#### Your instructions:
Answer these from the post on α-inaccessible cardinals:
(a) Under the definition, what must hold, for every ordinal β < α, of the β-inaccessibles less than an inaccessible κ for κ to be α-inaccessible?
(b) In the example, what does a domain V_κ₂ contain when κ₂ is a 2-inaccessible?
(c) Has the poster proved that some ordinals γ allow no proper class of γ-inaccessibles?

#### Supplied text:

========

# Can there be a proper class of $\alpha$-inaccessibles for any ordinal $\alpha$?

A cardinal $$\kappa$$ is $$\alpha$$-inaccessible if $$\kappa$$ is inaccessible and such that for any ordinal $$\beta < \alpha$$, the set of $$\beta$$-inaccessibles less than $$\kappa$$ has cardinality $$\kappa$$.

For example, a cardinal is 1-inaccessible if it is an inaccessible limit of (0)-inaccessibles. A domain $$V_{\kappa_1}$$ for $${\kappa_1}$$ a 1-inaccessible would have a proper class of 0- inaccessibles. Likewise, a domain $$V_{\kappa_2}$$ for $$\kappa_2$$ a 2-inaccessible would contain a proper class of 1-inaccessibles.

However, I think there must be some ordinals $$\gamma$$ for which there cannot be a proper class of $$\gamma$$-inaccessibles, but I cannot make this intuition precise enough to prove it. If my intuition is correct, for which ordinals does it fail?

========

#### Stored records:
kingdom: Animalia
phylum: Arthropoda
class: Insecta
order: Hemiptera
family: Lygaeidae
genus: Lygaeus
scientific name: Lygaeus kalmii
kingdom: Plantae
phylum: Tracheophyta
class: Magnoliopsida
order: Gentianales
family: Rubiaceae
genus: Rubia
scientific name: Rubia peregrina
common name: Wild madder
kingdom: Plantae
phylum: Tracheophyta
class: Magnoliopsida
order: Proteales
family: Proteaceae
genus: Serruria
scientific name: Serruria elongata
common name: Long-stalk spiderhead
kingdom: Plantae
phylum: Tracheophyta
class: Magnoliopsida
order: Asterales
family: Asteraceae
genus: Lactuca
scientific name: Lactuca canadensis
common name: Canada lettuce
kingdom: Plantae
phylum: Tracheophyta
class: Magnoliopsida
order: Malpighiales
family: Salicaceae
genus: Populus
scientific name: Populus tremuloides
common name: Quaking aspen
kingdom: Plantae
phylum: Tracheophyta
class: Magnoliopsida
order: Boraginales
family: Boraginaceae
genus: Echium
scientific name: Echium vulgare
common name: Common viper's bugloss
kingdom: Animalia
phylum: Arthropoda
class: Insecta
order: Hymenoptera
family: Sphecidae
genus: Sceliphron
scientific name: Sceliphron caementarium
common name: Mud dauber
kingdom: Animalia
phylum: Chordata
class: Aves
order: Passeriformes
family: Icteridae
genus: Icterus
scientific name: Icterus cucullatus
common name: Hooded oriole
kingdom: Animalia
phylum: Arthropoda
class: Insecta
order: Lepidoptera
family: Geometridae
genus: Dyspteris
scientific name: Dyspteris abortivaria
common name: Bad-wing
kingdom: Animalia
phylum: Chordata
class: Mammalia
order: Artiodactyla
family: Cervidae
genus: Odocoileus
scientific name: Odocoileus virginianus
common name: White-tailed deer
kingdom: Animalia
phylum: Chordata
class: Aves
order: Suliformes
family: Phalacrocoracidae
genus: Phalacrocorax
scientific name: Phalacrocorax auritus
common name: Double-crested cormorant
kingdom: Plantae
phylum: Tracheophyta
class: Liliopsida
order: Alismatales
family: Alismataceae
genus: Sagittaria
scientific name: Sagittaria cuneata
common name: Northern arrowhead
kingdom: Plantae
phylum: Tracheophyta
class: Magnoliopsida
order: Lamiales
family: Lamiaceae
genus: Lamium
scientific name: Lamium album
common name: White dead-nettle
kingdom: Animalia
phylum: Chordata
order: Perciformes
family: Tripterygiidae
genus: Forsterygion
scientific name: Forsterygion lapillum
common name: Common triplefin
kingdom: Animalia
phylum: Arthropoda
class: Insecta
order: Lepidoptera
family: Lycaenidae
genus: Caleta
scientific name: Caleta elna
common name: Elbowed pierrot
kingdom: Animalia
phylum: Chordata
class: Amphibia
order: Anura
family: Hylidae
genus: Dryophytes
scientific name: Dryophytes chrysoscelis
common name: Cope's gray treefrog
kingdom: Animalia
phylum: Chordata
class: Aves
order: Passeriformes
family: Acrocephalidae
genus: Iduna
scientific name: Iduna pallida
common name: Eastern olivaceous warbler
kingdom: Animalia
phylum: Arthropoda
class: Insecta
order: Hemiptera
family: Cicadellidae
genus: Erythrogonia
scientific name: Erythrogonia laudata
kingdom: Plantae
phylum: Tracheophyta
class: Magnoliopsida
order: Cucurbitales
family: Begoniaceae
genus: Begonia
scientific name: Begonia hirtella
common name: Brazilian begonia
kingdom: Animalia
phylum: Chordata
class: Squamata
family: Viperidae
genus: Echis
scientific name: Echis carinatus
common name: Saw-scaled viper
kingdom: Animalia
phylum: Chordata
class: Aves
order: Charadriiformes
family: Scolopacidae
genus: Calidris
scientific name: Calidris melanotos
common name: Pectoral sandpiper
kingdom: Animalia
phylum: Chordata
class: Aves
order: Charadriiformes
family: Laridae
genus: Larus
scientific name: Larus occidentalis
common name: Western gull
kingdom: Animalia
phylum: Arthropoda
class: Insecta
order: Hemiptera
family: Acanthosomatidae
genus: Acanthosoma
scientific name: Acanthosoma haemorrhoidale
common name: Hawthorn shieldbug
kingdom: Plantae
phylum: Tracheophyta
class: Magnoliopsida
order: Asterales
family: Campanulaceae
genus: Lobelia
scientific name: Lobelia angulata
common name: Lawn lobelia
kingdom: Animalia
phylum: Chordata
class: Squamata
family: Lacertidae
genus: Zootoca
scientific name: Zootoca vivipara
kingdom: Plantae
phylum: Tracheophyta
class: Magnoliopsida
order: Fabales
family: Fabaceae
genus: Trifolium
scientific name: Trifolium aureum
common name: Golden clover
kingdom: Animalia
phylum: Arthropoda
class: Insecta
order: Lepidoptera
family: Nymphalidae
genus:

========

#### Answer to this problem:
(a) The set of β-inaccessibles less than κ must have cardinality κ.
(b) It contains a proper class of 1-inaccessibles.
(c) No. The poster calls it an intuition that they cannot make precise enough to prove.